■ WORK TASK A
Quote the Black Ops 6 preview word for word, starting with "I have now played" and ending after "the full release.".

■ QUOTED PASSAGE
It appears that Treyarch is leaning hard into everything that makes Black Ops tick when it comes to this year’s Call Of Duty.
I have now played quite a bit of Black Ops 6, or at least of the content that will be available in the upcoming two-weekend beta (read all about the upcoming beta right here). I’ve put hours into a number of the game’s brand-new maps across several modes including Team Deathmatch, Kill Order, Domination and Hardpoint, as well as a bit of Faceoff and some of the new round-based Zombies mode.
I can say, without hesitation, that it is absolutely fantastic. The game is polished despite being months from launch, and the myriad changes to the formula made by Treyarch and its partner studios really shine through, making this the most fluid Call Of Duty I’ve ever played. The game is tight and focused and it feels really good to play. I have very high hopes for the full release.
Time To Glide
The fast-paced movement of Modern Warfare III—which felt so good after trudging through MWII—will feel weirdly stilted to return to, I suspect, missing the one thing that makes Black Ops 6 really stand out: The new Omnimovement system that brings 360 degree sliding, diving and sprinting to the game, giving movement a dimensionality we simply haven’t ever experienced before. At times it feels revelatory: how has nobody thought of this?
I am a mouse-and-keyboard player (on PC, as God intended) and I am quite certain that Omnimovement will give more advantages to controller-players who can use the thumbsticks to great effect when it comes to all this directional goodness. But even so, the game feels great with KBM.
The new Intelligent Movement system allows players to customize a lot of basic movement options with things like auto-sprint, auto-crouch and more, reducing the number of buttons needed to carry out movement across the map. There were times, as I slid around corners or dove backward out of fire, that I felt almost as if I were gliding across the map. It’s an incredibly liberating sensation—and incredibly fun.

■ EXTRACTED INFORMATION
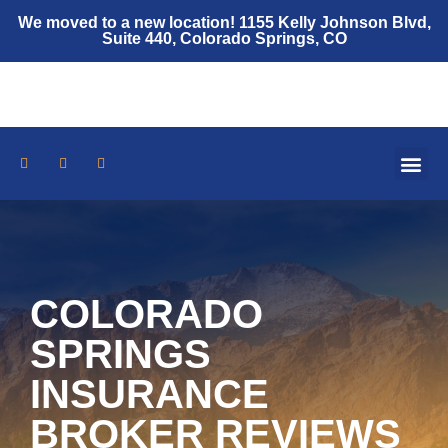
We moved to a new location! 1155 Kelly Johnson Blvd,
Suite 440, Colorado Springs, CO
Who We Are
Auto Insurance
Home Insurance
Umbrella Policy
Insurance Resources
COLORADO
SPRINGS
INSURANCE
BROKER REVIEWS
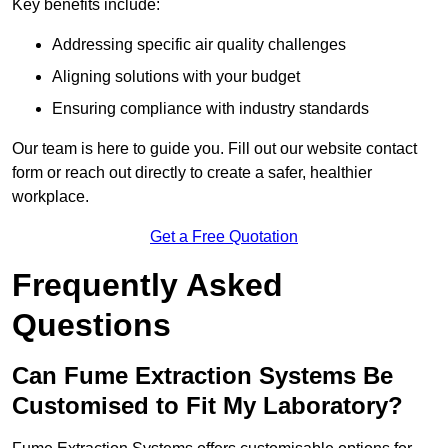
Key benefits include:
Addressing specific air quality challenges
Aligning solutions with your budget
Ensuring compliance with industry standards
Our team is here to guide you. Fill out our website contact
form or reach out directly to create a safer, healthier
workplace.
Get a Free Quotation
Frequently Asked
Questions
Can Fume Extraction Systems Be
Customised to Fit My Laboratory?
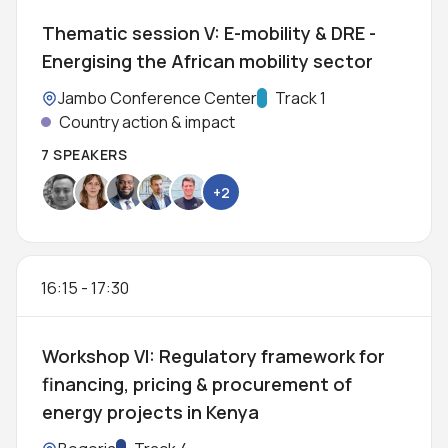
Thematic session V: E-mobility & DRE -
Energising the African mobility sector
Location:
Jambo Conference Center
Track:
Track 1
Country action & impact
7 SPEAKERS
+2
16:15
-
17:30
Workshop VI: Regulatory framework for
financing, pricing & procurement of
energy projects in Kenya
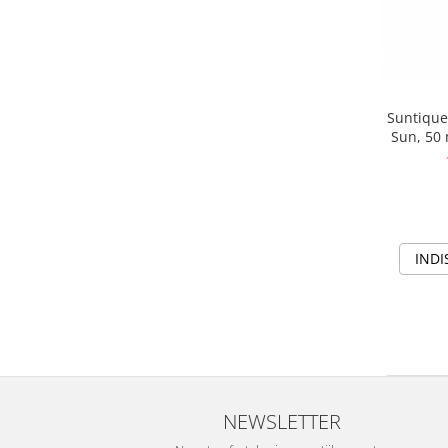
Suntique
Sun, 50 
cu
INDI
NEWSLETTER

--

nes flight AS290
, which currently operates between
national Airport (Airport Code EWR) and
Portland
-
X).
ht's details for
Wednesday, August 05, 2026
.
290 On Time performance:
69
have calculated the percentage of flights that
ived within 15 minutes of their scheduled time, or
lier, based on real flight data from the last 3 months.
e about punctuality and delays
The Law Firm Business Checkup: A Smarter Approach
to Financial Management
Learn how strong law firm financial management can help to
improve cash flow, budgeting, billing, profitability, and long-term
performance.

==

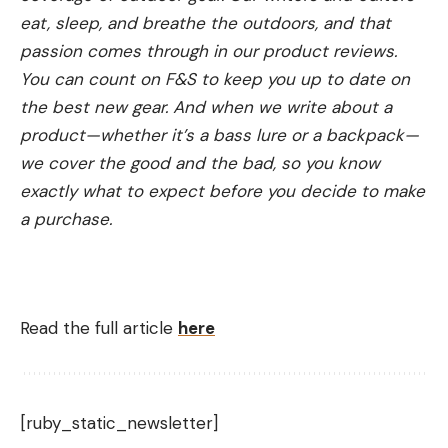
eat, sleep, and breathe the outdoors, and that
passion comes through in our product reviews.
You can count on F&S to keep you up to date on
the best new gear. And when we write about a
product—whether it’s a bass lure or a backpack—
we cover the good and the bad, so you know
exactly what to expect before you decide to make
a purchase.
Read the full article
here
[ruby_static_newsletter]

■ WORK TASK B
Rewrite the rows from the line containing "eat, sleep, and" through the line containing "[ruby_static_newsletter]", replacing "backpack" with "tent" and leaving everything else unchanged. Give only those lines.

■ OUTPUT A
I have now played quite a bit of Black Ops 6, or at least of the content that will be available in the upcoming two-weekend beta (read all about the upcoming beta right here). I’ve put hours into a number of the game’s brand-new maps across several modes including Team Deathmatch, Kill Order, Domination and Hardpoint, as well as a bit of Faceoff and some of the new round-based Zombies mode.
I can say, without hesitation, that it is absolutely fantastic. The game is polished despite being months from launch, and the myriad changes to the formula made by Treyarch and its partner studios really shine through, making this the most fluid Call Of Duty I’ve ever played. The game is tight and focused and it feels really good to play. I have very high hopes for the full release.

■ OUTPUT B
eat, sleep, and breathe the outdoors, and that
passion comes through in our product reviews.
You can count on F&S to keep you up to date on
the best new gear. And when we write about a
product—whether it’s a bass lure or a tent—
we cover the good and the bad, so you know
exactly what to expect before you decide to make
a purchase.
Read the full article
here
[ruby_static_newsletter]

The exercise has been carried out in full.